NINJA: Oh, he doesn't live with the girls. Must have transposed myself into being him. Oops!
I can definitely see where you're coming from Lewisham, but I think some of the best advice I ever heard here in regards to relationships is that if someone thinks there's a problem, there is a problem, even if it's all in their head. It's at least worth talking about to him so they can sort it out. Resentment about issues left undiscussed can be very bad for a relationship. I don't remember who said it, but that advice was golden... and I think it applies here.
I totally agree. She needs to talk to him about it, but I just wanted to be clear that, as far as I can see, this is about her feelings about the relationship they have when she isn't around. If she goes in, and frames it like something he or his friends are doing wrong, it's going to make things worse. It's about reassuring the OP, not assigning blame and saying what she is and isn't going to "accept".
If the OP's gut reaction is some of these girls are up to no good, then I'd trust her opinion over anyone else's. I had a group of girls I used to hang out with, and I thought nothing of one of my friend's open flirting with me. My girlfriend tried to talk to me about it at the time, but I brushed it off. Turns out she wanted to fuck me. I didn't see it, but she did.
Yeah they are. If you don't think your SO will cheat on you, you don't care what other people do around them, within reason. If you DO think they will, or if you've cheated on them, you worry about it all the time.
There is a slim chance this guy hangs out with a bunch of really touchy, flirty girls who are all out to steal him from the OP. There is a greater chance that the op does not, gut level, trust her boyfriend and is trying to make the issue about the girls.

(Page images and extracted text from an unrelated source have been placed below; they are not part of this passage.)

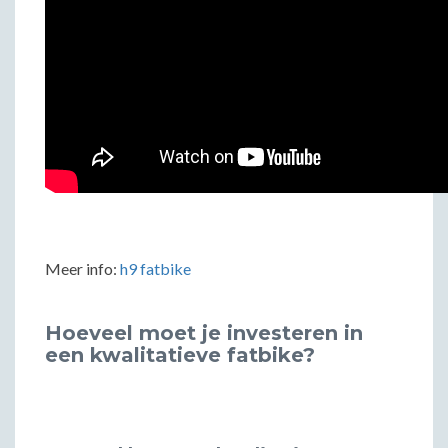
Meer info:
h9 fatbike
Hoeveel moet je investeren in
een kwalitatieve fatbike?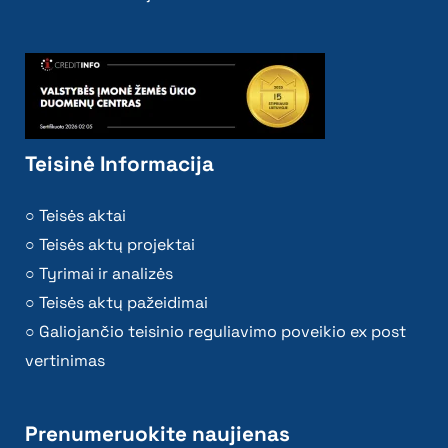
Teisinė Informacija
Teisės aktai
Teisės aktų projektai
Tyrimai ir analizės
Teisės aktų pažeidimai
Galiojančio teisinio reguliavimo poveikio ex post
vertinimas
Prenumeruokite naujienas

At least part of the issue here is the guy is not saying "I have a girlfriend, and you're closer than she likes" to these girls. I don't know if it's above or below the level of choice, but the behavior she is unhappy with is not "those girls" - at least not 100%. It can't be. The behavior isn't 100% theirs.
Bringing up another thing - unless she watches them on youtube, she doesn't know what they do when she isn't there. She only has her boyfriend's self reported anecdotes about the amount of touching that goes on in his "circle of friends" between "the girls" and "the guys"

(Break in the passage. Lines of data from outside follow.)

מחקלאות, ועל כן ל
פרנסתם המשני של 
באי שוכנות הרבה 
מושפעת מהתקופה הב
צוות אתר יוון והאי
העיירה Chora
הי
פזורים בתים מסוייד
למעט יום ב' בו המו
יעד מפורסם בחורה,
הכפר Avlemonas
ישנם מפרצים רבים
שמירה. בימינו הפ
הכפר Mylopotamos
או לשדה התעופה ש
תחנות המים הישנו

Then she went to see him and got a bad vibe off the girls because they weren't touching him with her around.
I truly don't mean to be a dick here, but what did this boyfriend actually DO to merit any sort of anger? Much less a temper "through the roof" "before [she] can stop [herself]"?
I host a podcast about movies.
You really are extremely over-simplifying emotions. Emotions do not occur in absolutes. You can trust someone with every part of your heart and soul, and still feel uneasy when you hear about flirtation involving other people. Feelings are not rational.
Read above. Feelings are not rational, and anger caused by anxiety isn't either. With the way you talk about emotions it makes me wonder what planet you live in where everything is black-and-white.
OP: I'm going to reiterate what has already been said, and what you already stated you should do: Talk to him about this. Not in a confrontational way, but just let him know it makes you feel uneasy. I've never seen a case where talking about jealousy didn't help. You will either understand better why it is okay and you can trust him, and/or he will understand better why it isn't okay. It's a win/win.
I'm not saying it's wrong for the OP to speak to her boyfriend about this in this situation, but sometimes people are jealous for silly reasons and so I don't think your advice is necessarily true in all cases.